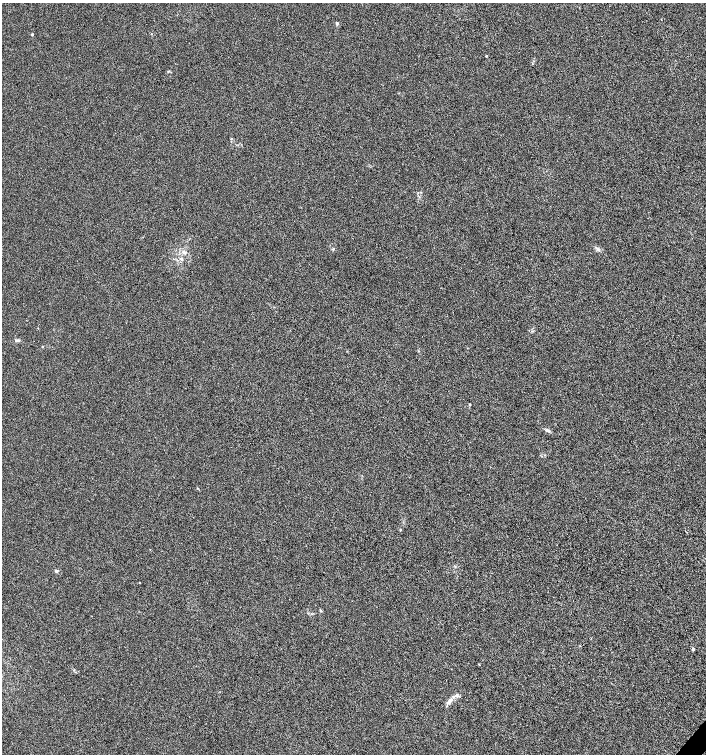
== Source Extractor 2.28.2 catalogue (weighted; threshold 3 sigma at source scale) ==
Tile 6 of 4 x 4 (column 2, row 2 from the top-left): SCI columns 1639-3046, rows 3011-4514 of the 6027 x 6025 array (HDU 1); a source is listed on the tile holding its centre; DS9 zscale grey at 2 x 2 block average (1 PNG px = mean of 2 x 2 image px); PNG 708 x 756 px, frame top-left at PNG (2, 3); no overlay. Shown black and unused: <1% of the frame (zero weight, under 3 of 6 exposures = <1% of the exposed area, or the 3 px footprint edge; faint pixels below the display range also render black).
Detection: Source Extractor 2.28.2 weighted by HDU 2 'WHT'; one run over the whole footprint, this tile lists its part. Background 8.72e-04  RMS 0.0025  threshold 0.0103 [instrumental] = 3 sigma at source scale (4.09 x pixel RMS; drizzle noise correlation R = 1.36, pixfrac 0.8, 0.0396/0.0396 arcsec/px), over >= 5 px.
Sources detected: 12; all 12 listed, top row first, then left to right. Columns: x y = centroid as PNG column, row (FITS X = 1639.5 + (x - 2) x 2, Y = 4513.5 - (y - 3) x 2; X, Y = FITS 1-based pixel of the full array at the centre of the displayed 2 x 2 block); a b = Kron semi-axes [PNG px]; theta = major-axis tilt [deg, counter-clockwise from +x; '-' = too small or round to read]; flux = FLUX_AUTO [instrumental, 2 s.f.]
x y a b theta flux
337 23 4 3 - 0.67
32 34 3 3 - 0.5
486 56 2 2 - 0.4
231 139 3 2 - 0.37
185 253 4 3 - 0.71
17 341 7 3 7 0.84
469 405 3 2 - 0.34
547 430 7 3 -21 1.2
56 571 4 4 - 0.74
321 610 3 2 - 0.46
693 649 4 3 - 0.6
449 701 11 4 54 2.2
Diffuse or blended objects may show on this block-average render without a row.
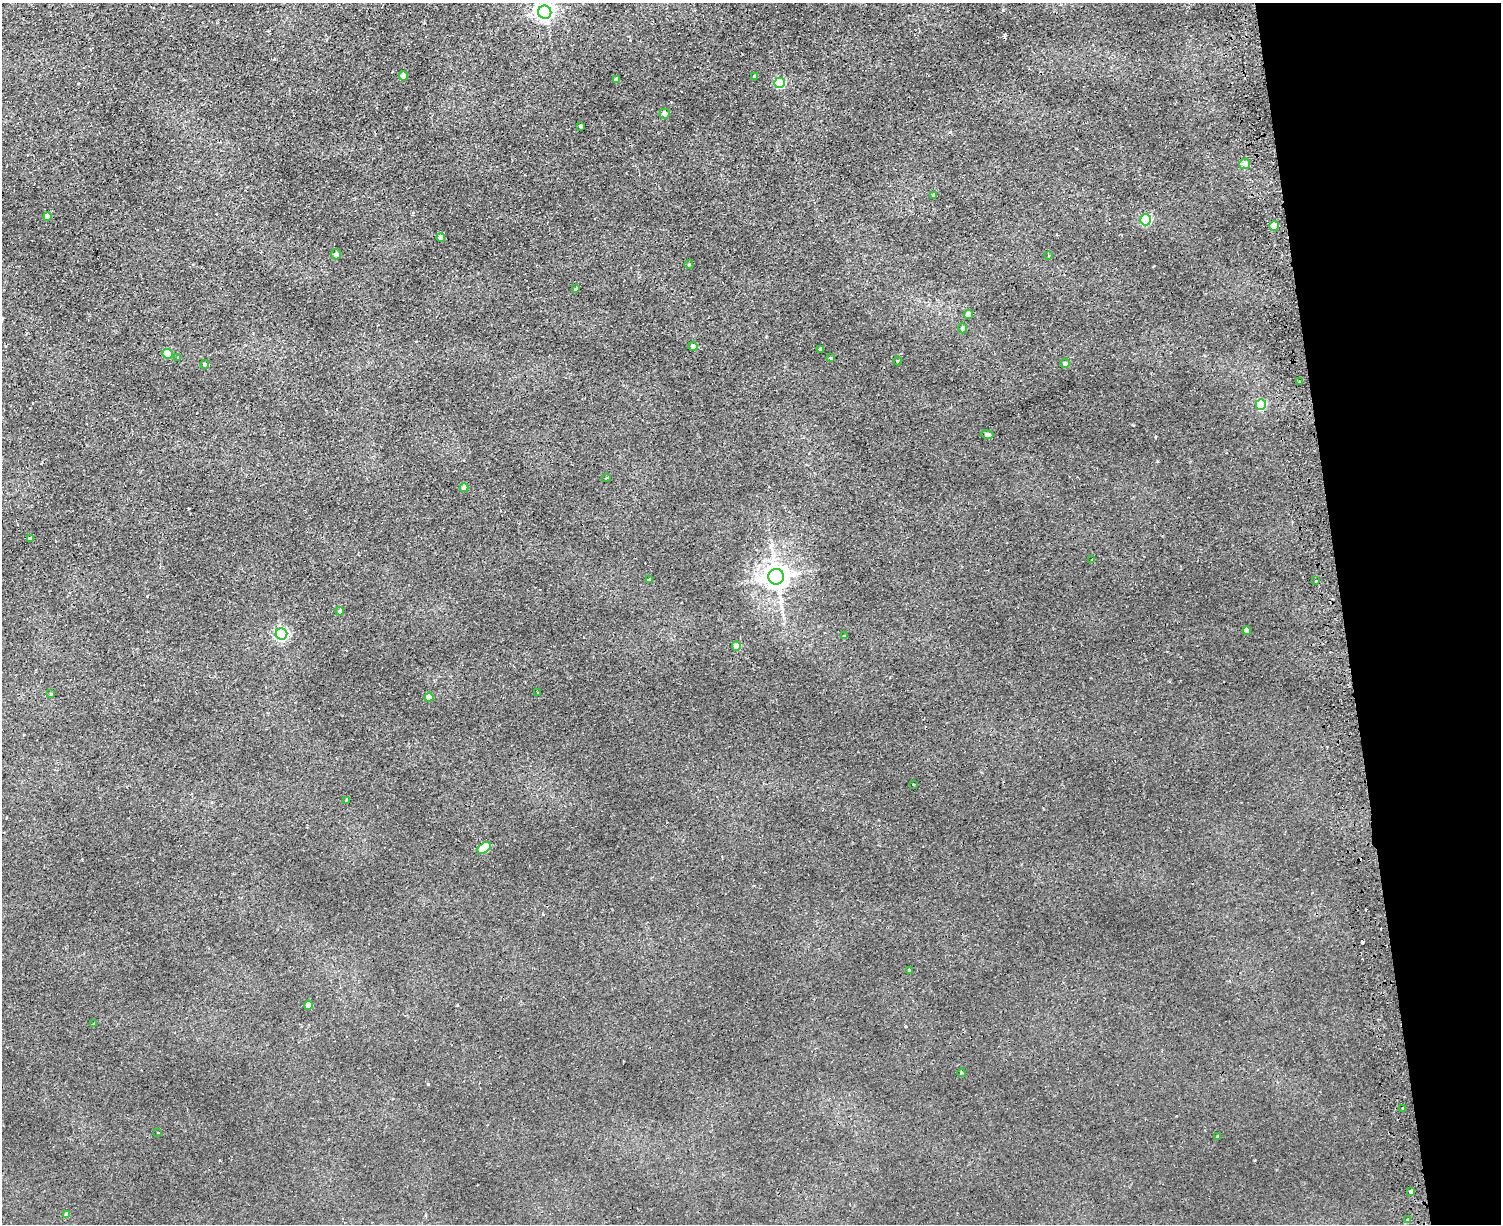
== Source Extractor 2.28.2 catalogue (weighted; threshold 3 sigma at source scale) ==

Your objective: Set down the text of the listing above word for word, covering every entry in it, and leave the pictures out.

Finished answer:
== Source Extractor 2.28.2 catalogue (weighted; threshold 3 sigma at source scale) ==
Tile 6 of 4 x 4 (column 2, row 2 from the top-left): SCI columns 1639-3046, rows 3011-4514 of the 6027 x 6025 array (HDU 1); a source is listed on the tile holding its centre; DS9 zscale grey at 2 x 2 block average (1 PNG px = mean of 2 x 2 image px); PNG 708 x 756 px, frame top-left at PNG (2, 3); no overlay. Shown black and unused: <1% of the frame (zero weight, under 3 of 6 exposures = <1% of the exposed area, or the 3 px footprint edge; faint pixels below the display range also render black).
Detection: Source Extractor 2.28.2 weighted by HDU 2 'WHT'; one run over the whole footprint, this tile lists its part. Background 8.72e-04  RMS 0.0025  threshold 0.0103 [instrumental] = 3 sigma at source scale (4.09 x pixel RMS; drizzle noise correlation R = 1.36, pixfrac 0.8, 0.0396/0.0396 arcsec/px), over >= 5 px.
Sources detected: 12; all 12 listed, top row first, then left to right. Columns: x y = centroid as PNG column, row (FITS X = 1639.5 + (x - 2) x 2, Y = 4513.5 - (y - 3) x 2; X, Y = FITS 1-based pixel of the full array at the centre of the displayed 2 x 2 block); a b = Kron semi-axes [PNG px]; theta = major-axis tilt [deg, counter-clockwise from +x; '-' = too small or round to read]; flux = FLUX_AUTO [instrumental, 2 s.f.]
x y a b theta flux
337 23 4 3 - 0.67
32 34 3 3 - 0.5
486 56 2 2 - 0.4
231 139 3 2 - 0.37
185 253 4 3 - 0.71
17 341 7 3 7 0.84
469 405 3 2 - 0.34
547 430 7 3 -21 1.2
56 571 4 4 - 0.74
321 610 3 2 - 0.46
693 649 4 3 - 0.6
449 701 11 4 54 2.2
Diffuse or blended objects may show on this block-average render without a row.
== Source Extractor 2.28.2 catalogue (weighted; threshold 3 sigma at source scale) ==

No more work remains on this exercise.